Длинные шелковистые пряди разметаны по атласному покрывалу, глаза на бледном лице загадочно чернеют, а в алмазной капле, притаившейся между налившимися грудями, вспыхивают радужные отсветы фейерверков. Санта прильнул к ней губами и согревал до тех пор, пока камень не стал теплым, слившись в единое целое с разгоряченными телами…

… — Ты так осторожничал, милый. Будто обнимал хрустальную вазу, — заметила Кристина, когда Санта удовлетворенно прильнул к ее плечу.

— Я боюсь за нашего малыша. Все это время мне казалось, что с тобой что-то неладно. Доктор успокоил меня, но все же…

— Все же он рекомендовал быть осторожным и ты не решался проникнуть с дурными намерениями в мою девичью спальню?

— Если бы ты знала, чего мне это стоило! Я и не предполагал, что сумею быть таким сдержанным. Но порой становилось просто невмоготу — ты была рядом, но… Я старался не смотреть на тебя, потому что заводился от одного взгляда. От этого злился и, наверно, вел себя глупо.

— Я думала, что совсем безразлична тебе.

— Ты дивная, детка. Ты — волшебство, погибель. А я — страстный южный дикарь, измученный воздержанием… Но мы ведь наверстаем свое, правда? Когда эта кроха будет спать у себя в колыбельке. — Целуя живот Кристины, Санта вдруг прижался к нему щекой:

— Что это, слышишь? Смотри, смотри, он шевелится! Держи здесь, это, кажется, пятка… Он двинул меня прямо в нос!

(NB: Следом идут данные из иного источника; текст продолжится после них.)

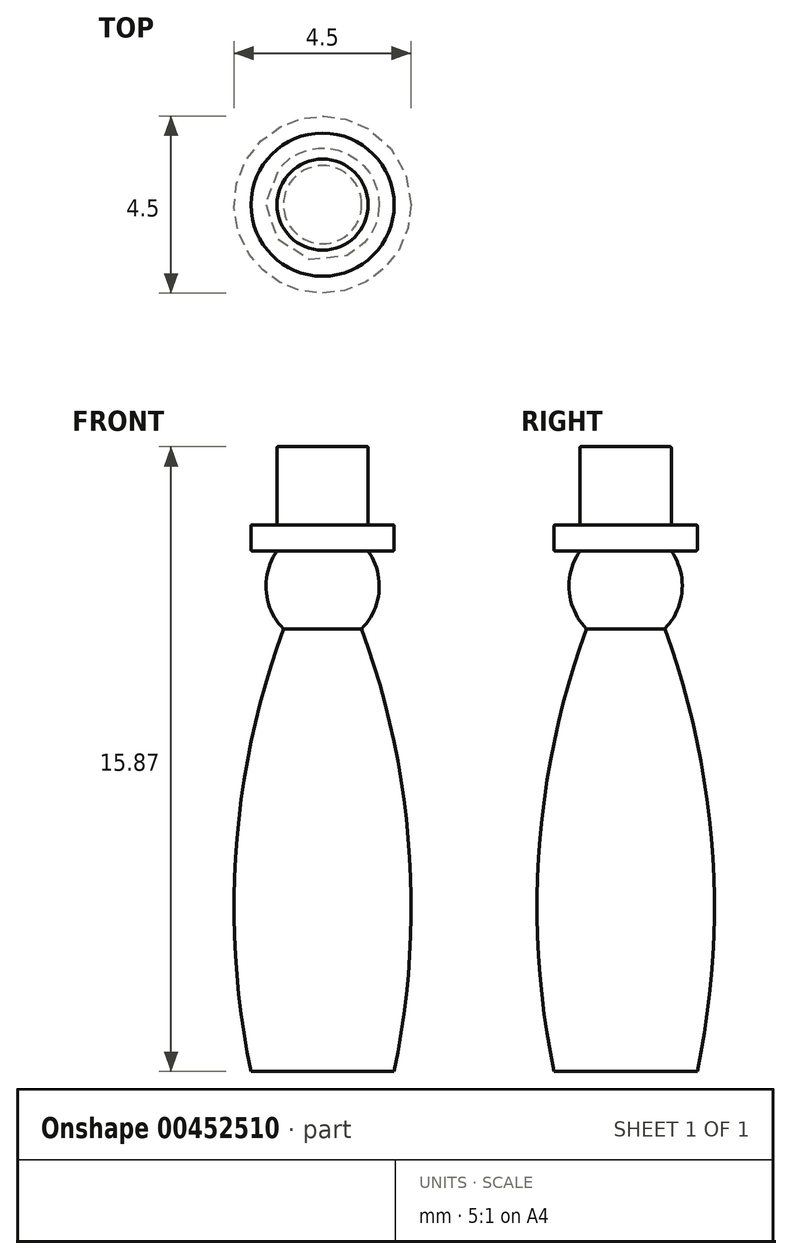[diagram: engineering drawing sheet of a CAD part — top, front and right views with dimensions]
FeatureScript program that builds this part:
annotation { "Feature Type Name" : "Feature", "Feature Type Description" : "" }
export const myFeature = defineFeature(function(context is Context, id is Id, definition is map)
    precondition{}
    {
        {
            var Q0;
            Q0=qCreatedBy(makeId("Front.planeOp"),FACE);
            var sketch = newSketch(context, id + "F0", { "sketchPlane" : qUnion([Q0])});
            skLineSegment(sketch, "E0", {"start": v(0, 8.14) * mm, "end": v(0, -7.73) * mm});
            skLineSegment(sketch, "E1.bottom", {"start": v(0, 8.14) * mm, "end": v(1.16, 8.14) * mm});
            skLineSegment(sketch, "E1.top", {"start": v(0, 6.16) * mm, "end": v(1.16, 6.16) * mm});
            skLineSegment(sketch, "E1.left", {"start": v(0, 8.14) * mm, "end": v(0, 6.16) * mm});
            skLineSegment(sketch, "E1.right", {"start": v(1.16, 8.14) * mm, "end": v(1.16, 6.16) * mm});
            skLineSegment(sketch, "E2.bottom", {"start": v(0, 6.16) * mm, "end": v(1.82, 6.16) * mm});
            skLineSegment(sketch, "E2.top", {"start": v(0, 5.5) * mm, "end": v(1.82, 5.5) * mm});
            skLineSegment(sketch, "E2.left", {"start": v(0, 6.16) * mm, "end": v(0, 5.5) * mm});
            skLineSegment(sketch, "E2.right", {"start": v(1.82, 6.16) * mm, "end": v(1.82, 5.5) * mm});
            skLineSegment(sketch, "E3.bottom", {"start": v(0, 3.51) * mm, "end": v(1, 3.51) * mm});
            skLineSegment(sketch, "E3.top", {"start": v(0, -7.73) * mm, "end": v(1, -7.73) * mm});
            skLineSegment(sketch, "E3.left", {"start": v(0, 3.51) * mm, "end": v(0, -7.73) * mm});
            skArc(sketch, "E4", {"start": v(1, 3.51) * mm, "mid": v(1.43, 4.47) * mm, "end": v(1.16, 5.5) * mm});
            skPoint(sketch, "E4.second.point", {"position": v(1.16, 5.5) * mm});
            skLineSegment(sketch, "E5", {"start": v(0, -7.73) * mm, "end": v(1.82, -7.73) * mm});
            skArc(sketch, "E6", {"start": v(1.82, -7.73) * mm, "mid": v(2.2, -2.05) * mm, "end": v(1, 3.51) * mm});
            skSolve(sketch);
        }
        {
            var Q0;
            Q0 = qSketchRegion(id + "F0", true);
            var Q1;
            Q1=sQuery(id+"F0.wireOp",EDGE,"E0");
            revolve(context, id + "F1", {"entities" : qUnion([Q0]), "axis" : qUnion([Q1]), "revolveType" : RevolveType.FULL});
        }
        {
            var Q0;
            Q0=makeQuery(id+"F1.opRevolve","SWEPT_EDGE",EDGE,{"disambiguationData":[OSD([sQuery(id+"F0.wireOp",EDGE,"E1.bottom"),sQuery(id+"F0.wireOp",EDGE,"E1.right")])]});
            var Q1;
            Q1=makeQuery(id+"F1.opRevolve","SWEPT_EDGE",EDGE,{"disambiguationData":[OSD([sQuery(id+"F0.wireOp",EDGE,"E2.bottom"),sQuery(id+"F0.wireOp",EDGE,"E2.right")])]});
            var Q2;
            Q2=makeQuery(id+"F1.opRevolve","SWEPT_EDGE",EDGE,{"disambiguationData":[OSD([sQuery(id+"F0.wireOp",EDGE,"E2.top"),sQuery(id+"F0.wireOp",EDGE,"E2.right")])]});
            var Q3;
            Q3=makeQuery(id+"F1.opRevolve","SWEPT_EDGE",EDGE,{"disambiguationData":[OSD([sQuery(id+"F0.wireOp",EDGE,"E1.right"),sQuery(id+"F0.wireOp",EDGE,"E2.bottom")])]});
            fillet(context, id + "F2", {"entities" : qUnion([Q0, Q1, Q2, Q3]), "radius" : 0.03 * mm, "tangentPropagation" : true, "allowEdgeOverflow" : false});
        }
    });
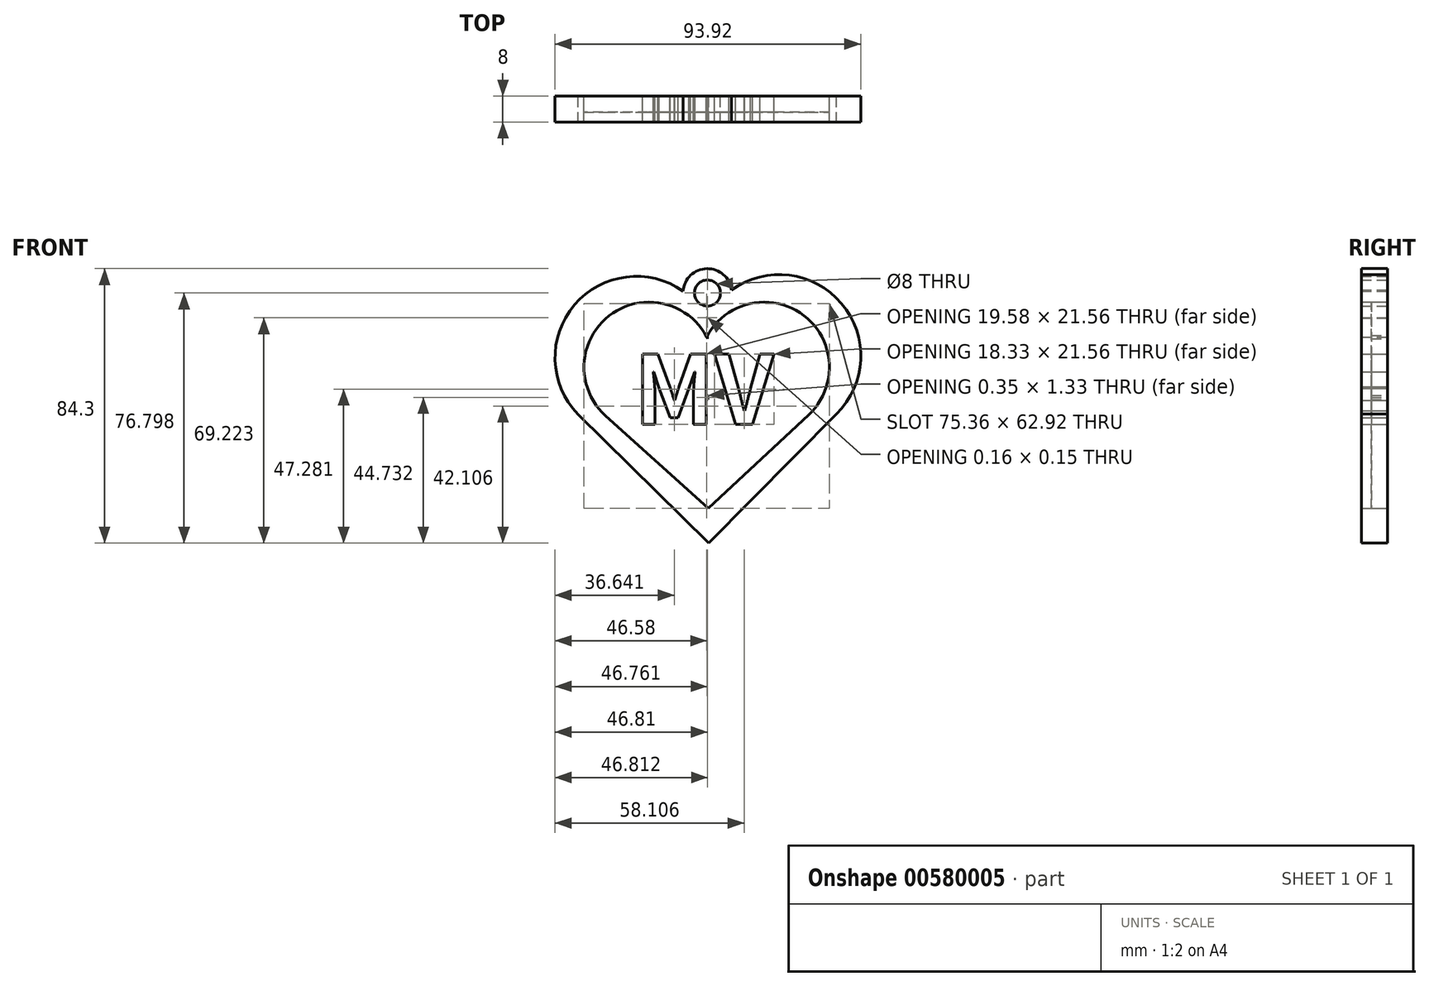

— Значит, через восемнадцать недель мы станем мамой и папой. — Кристина крепко сжала щеки Санты и притянула его к себе. — Отвечайте, граф делла Форте, вам непременно нужен сын?

— Ну конечно! Но он не обязательно должен быть первым. Мальчишка или девочка — наш первенец будет очень любимым ребенком — вот это я знаю точно. И еще то, что он совершенно определенно не будет последним.

— А я знаю точно еще одно: кто бы это ни был — сын или дочь, мы назовем его Рома. — Кристина поцеловала тянущиеся к ней губы и мечтательно выдохнула: — Рим, конечно, Рим!